Exercise aim
What lines in this listing contain the string "center"? Report each one by copying it.

Data section
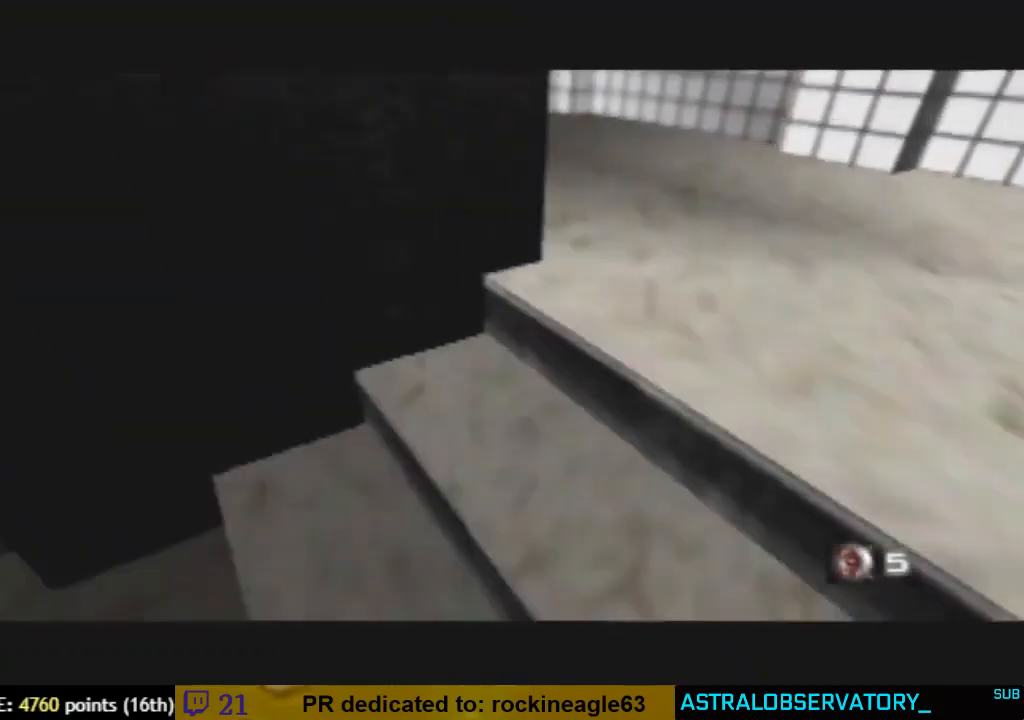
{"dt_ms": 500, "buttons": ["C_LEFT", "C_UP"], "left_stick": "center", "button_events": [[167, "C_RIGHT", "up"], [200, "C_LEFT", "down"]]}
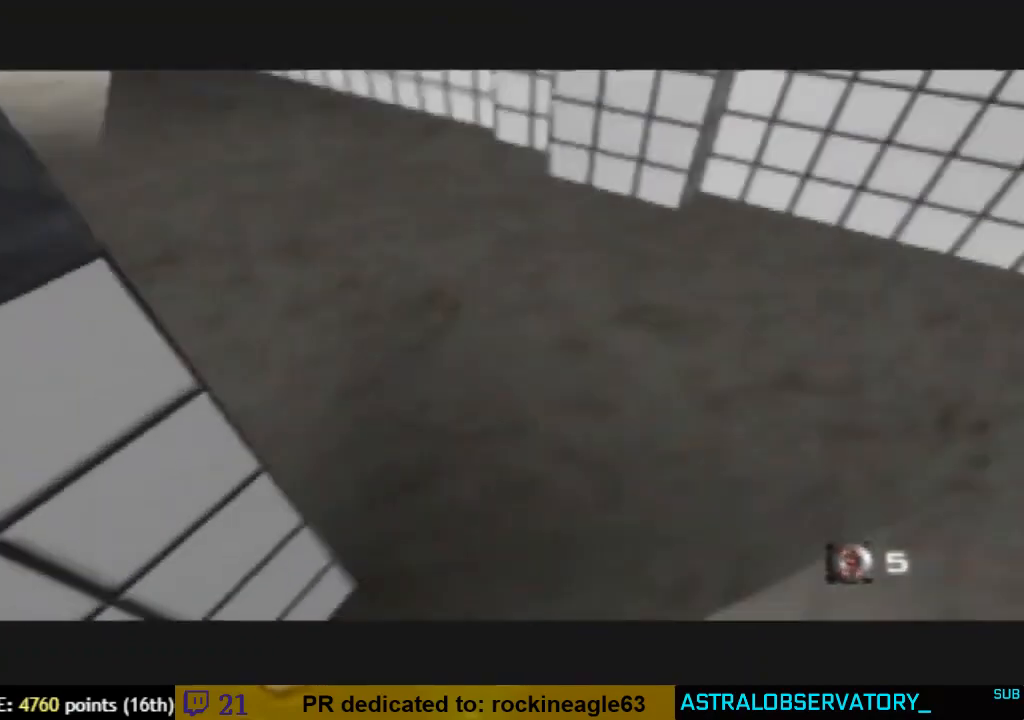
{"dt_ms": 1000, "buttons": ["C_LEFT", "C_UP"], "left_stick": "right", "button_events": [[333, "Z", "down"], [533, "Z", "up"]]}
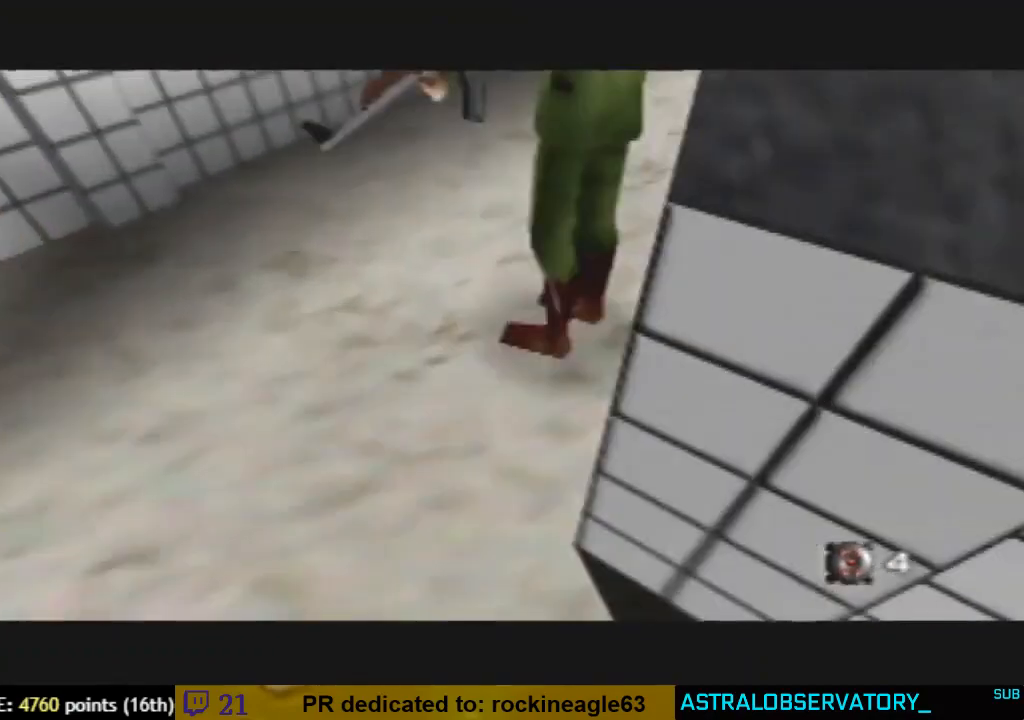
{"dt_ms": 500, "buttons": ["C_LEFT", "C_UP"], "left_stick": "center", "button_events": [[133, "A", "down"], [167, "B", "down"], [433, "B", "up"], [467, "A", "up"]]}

Task solution
{"dt_ms": 500, "buttons": ["C_LEFT", "C_UP"], "left_stick": "center", "button_events": [[167, "C_RIGHT", "up"], [200, "C_LEFT", "down"]]}
{"dt_ms": 500, "buttons": ["C_LEFT", "C_UP"], "left_stick": "center", "button_events": [[133, "A", "down"], [167, "B", "down"], [433, "B", "up"], [467, "A", "up"]]}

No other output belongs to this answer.